In the records below, which lines include "ffffff"? Copy them.

Stored dataset items:
* * * *

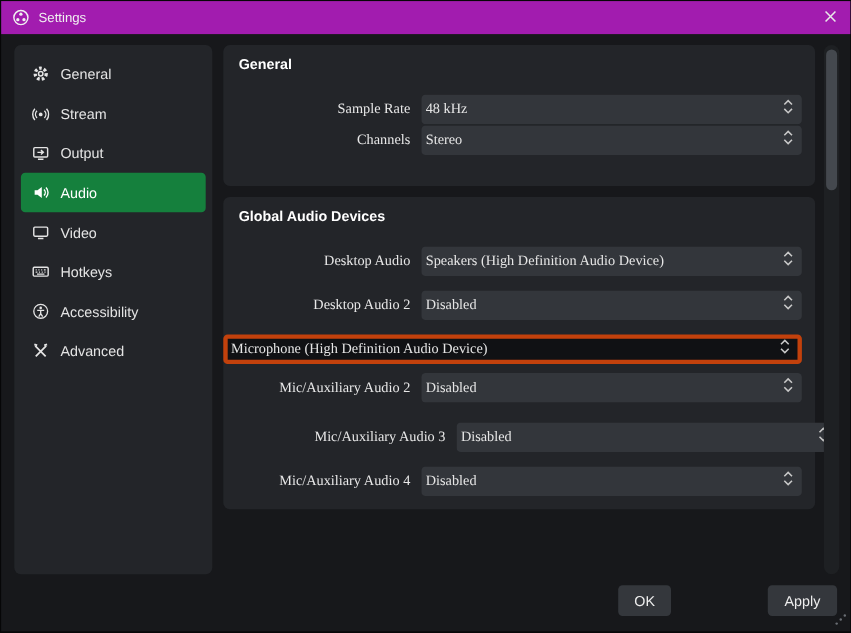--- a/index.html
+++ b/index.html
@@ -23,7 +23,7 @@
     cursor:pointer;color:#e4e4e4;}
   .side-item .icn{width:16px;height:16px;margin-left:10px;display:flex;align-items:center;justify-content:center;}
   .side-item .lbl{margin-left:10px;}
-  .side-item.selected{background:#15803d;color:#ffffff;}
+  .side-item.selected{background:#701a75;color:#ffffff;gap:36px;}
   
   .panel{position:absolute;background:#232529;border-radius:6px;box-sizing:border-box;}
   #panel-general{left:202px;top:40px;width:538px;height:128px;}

* * * *

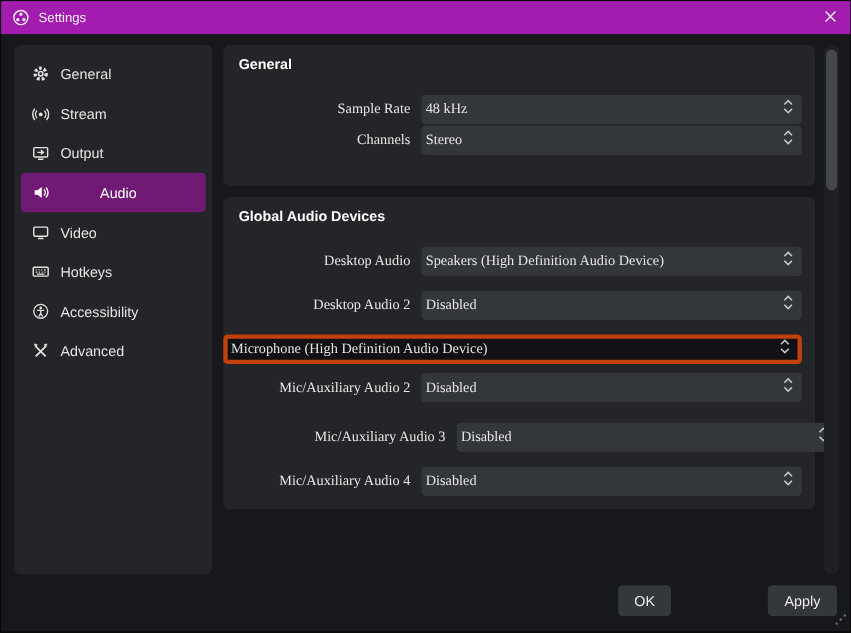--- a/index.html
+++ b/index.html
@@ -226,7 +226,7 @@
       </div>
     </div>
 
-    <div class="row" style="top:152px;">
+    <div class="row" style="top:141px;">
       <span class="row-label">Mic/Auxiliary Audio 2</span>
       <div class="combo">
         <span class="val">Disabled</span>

* * * *

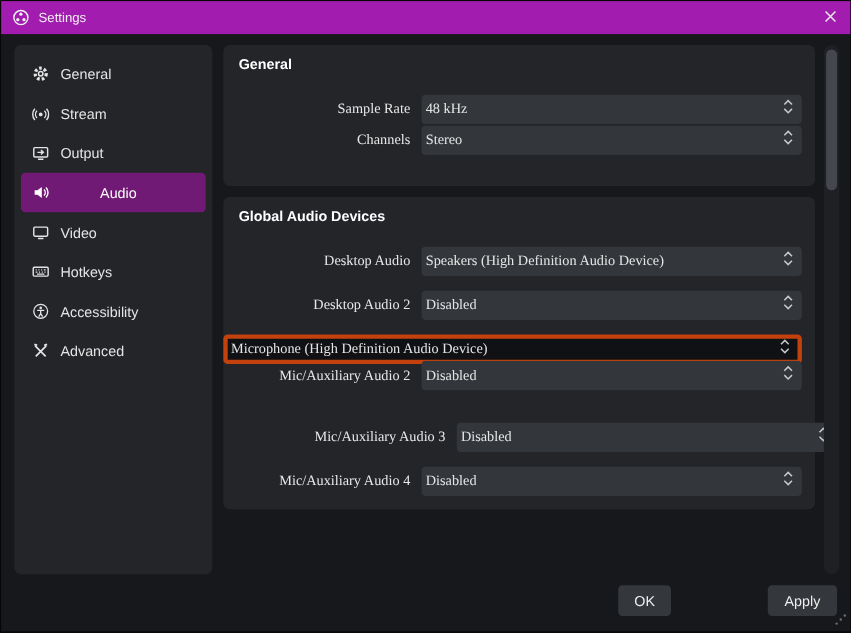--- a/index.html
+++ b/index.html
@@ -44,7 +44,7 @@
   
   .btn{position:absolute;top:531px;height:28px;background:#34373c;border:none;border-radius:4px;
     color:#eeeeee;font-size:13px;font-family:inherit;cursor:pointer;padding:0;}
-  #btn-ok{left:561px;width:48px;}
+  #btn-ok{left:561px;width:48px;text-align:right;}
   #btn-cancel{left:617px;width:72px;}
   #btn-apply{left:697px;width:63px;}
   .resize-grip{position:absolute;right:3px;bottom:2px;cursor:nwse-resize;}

* * * *

[Solution to the problem]
-  .side-item.selected{background:#15803d;color:#ffffff;}
+  .side-item.selected{background:#701a75;color:#ffffff;gap:36px;}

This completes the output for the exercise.